[FIX]fix dead lock when alloc resource

SangChengC · SangChengC · commit bd2df3ddb4ae · 2025-05-16T17:30:15.000+08:00
diff --git a/lightllm/server/core/objs/req.py b/lightllm/server/core/objs/req.py
@@ -200,11 +200,9 @@ def can_release(self):
         can_released_mark = self.can_released_mark
 
         if self.is_aborted and can_released_mark and ref_count_ok:
-            print("because of aborted, can release")
             return True
 
         if self.finish_status.is_finished() and can_released_mark and ref_count_ok and self.out_tokens_queue.is_empty():
-            print("because of finished, can release")
             return True
 
         return False
diff --git a/lightllm/server/embed_cache/impl/naive_memory_cache.py b/lightllm/server/embed_cache/impl/naive_memory_cache.py
@@ -78,10 +78,6 @@ def _clear(self):
         t = time.time()
         for id, record in items:
             if record.ref <= 0 or t - record.visittime >= self.expired_secs:
-                if record.ref <= 0:
-                    logger.info(f"id {id}'s record ref is 0")
-                if t - record.visittime >= self.expired_secs:
-                    logger.info(f"id {id}'s record expired, because of time_expired")
                 if record.data:
                     free_shm(get_shm_name_data(id))
                 if record.embed:
@@ -133,7 +129,6 @@ def alloc(self, md5sum: str, token_num: int) -> dict:
             return {"id": record.id, "token_id": record.token_id, "token_num": record.token_num}
 
     def release(self, id: int) -> None:
-        logger.info(f"Releasing id {id}")
         with self.lock:
             self._records[id].ref -= 1
 
diff --git a/lightllm/server/httpserver/manager.py b/lightllm/server/httpserver/manager.py
@@ -142,12 +142,9 @@ async def _alloc_resource(self, item: Union[ImageItem, AudioItem]):
     async def _alloc_multimodal_resources(self, multimodal_params: MultimodalParams, sampling_params: SamplingParams):
         # 只有 P 和 NORMAL 节点需要真的管理多模态资源
         if self.pd_mode.is_P_or_NORMAL():
-            # Acquire the lock so that two concurrent requests cannot both
-            # allocate more records than the cache_capacity.
-            # For example, if cache_capacity is 10 and each request has 6 images,
-            # without the lock one request might allocate 5 images,
-            # then another request allocates 5 more images, filling cache_capacity,
-            # and both wait for space to free, causing a deadlock.
+            # 这里的锁是为了 防止多个含有多张图片的请求 同时申请的record数量 大于cache_capacity，从而造成死锁的问题。

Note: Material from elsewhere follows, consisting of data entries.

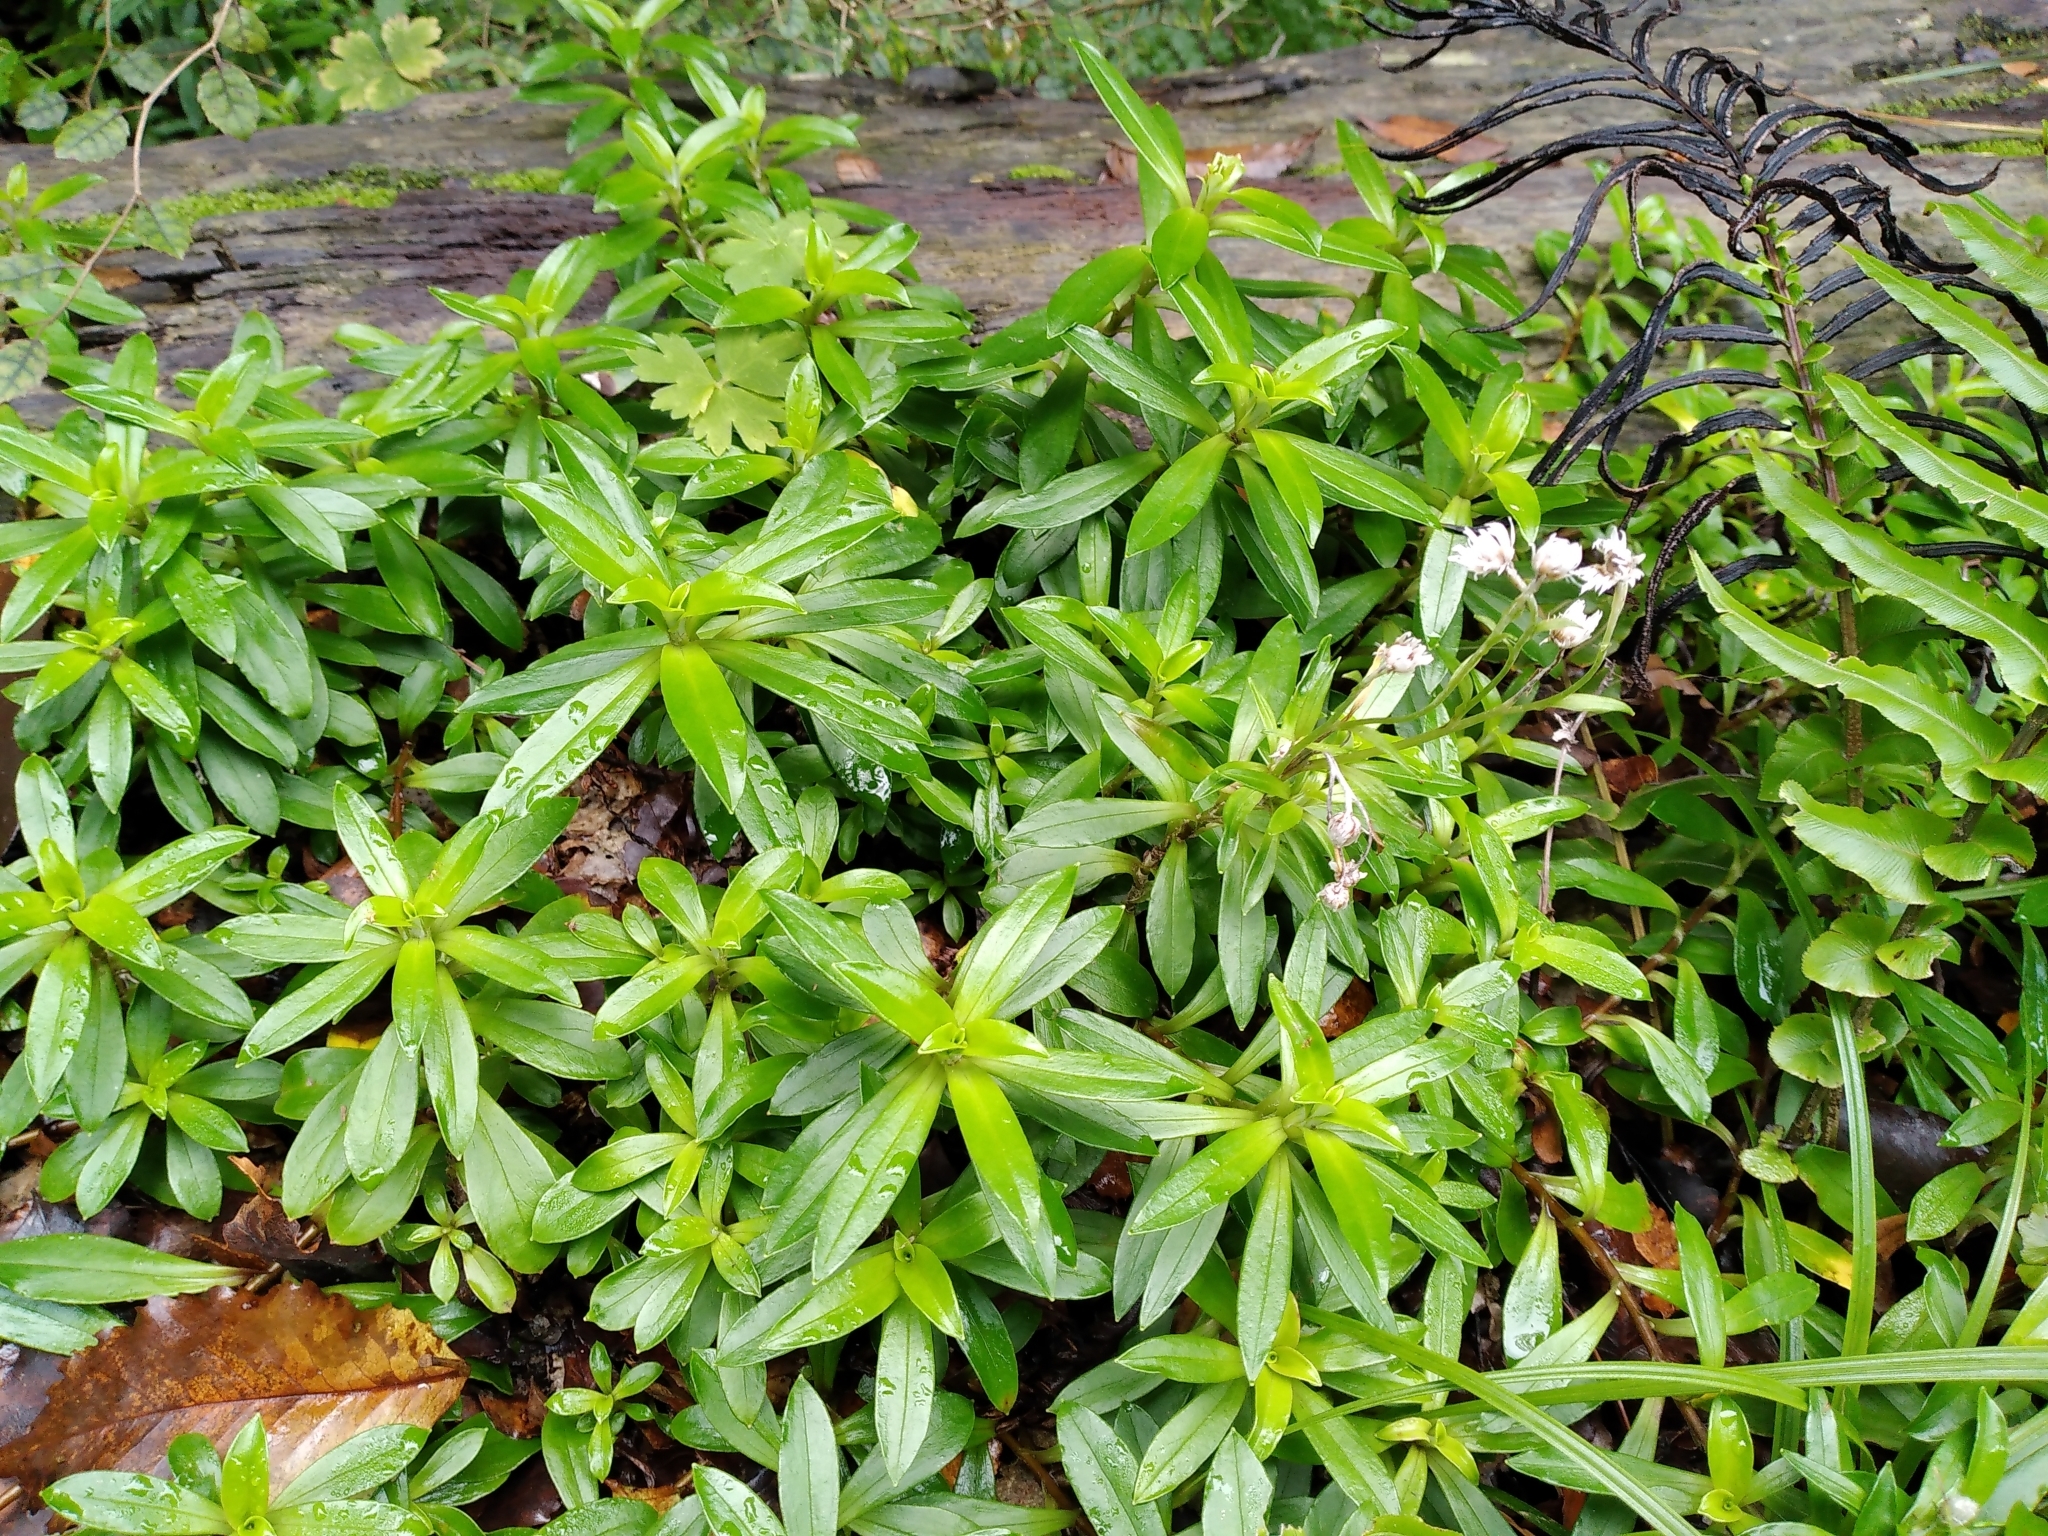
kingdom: Plantae
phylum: Tracheophyta
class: Magnoliopsida
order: Asterales
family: Asteraceae
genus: Anaphalioides
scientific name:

+            # 如果不加任何锁，假如请求1和请求2都有6张图片，而cache_capacity为10，
+            # 那么如果某一时刻shm中存在请求1的5张图和请求2的5张图，将会资源竞争产生死锁。
             async with self._resource_lock:
                 for img in multimodal_params.images:
                     self.tokenizer.init_imageitem_extral_params(img, multimodal_params, sampling_params)
@@ -169,7 +166,6 @@ async def _release_multimodal_resources(self, multimodal_params: MultimodalParam
             if multimodal_params is not None:
                 for img in multimodal_params.images:
                     if img.uuid is not None:
-                        logger.info(f"Releasing id {img.uuid}")
                         self.cache_client.root.release(img.uuid)
                         # 将 uuid 等 赋值为 None, 防止因为abort等异常情况造成重复释放异常
                         img.uuid = None
@@ -602,7 +598,6 @@ async def recycle_resource_loop(self):
             release_req_status: List[ReqStatus] = []
             for req_status in self.req_id_to_out_inf.values():
                 if req_status.can_release():
-                    logger.info(f"req_status {req_status.group_req_objs.group_req_id} can release")
                     release_req_status.append(req_status)
             for req_status in release_req_status:
                 self.req_id_to_out_inf.pop(req_status.group_req_objs.group_req_id, None)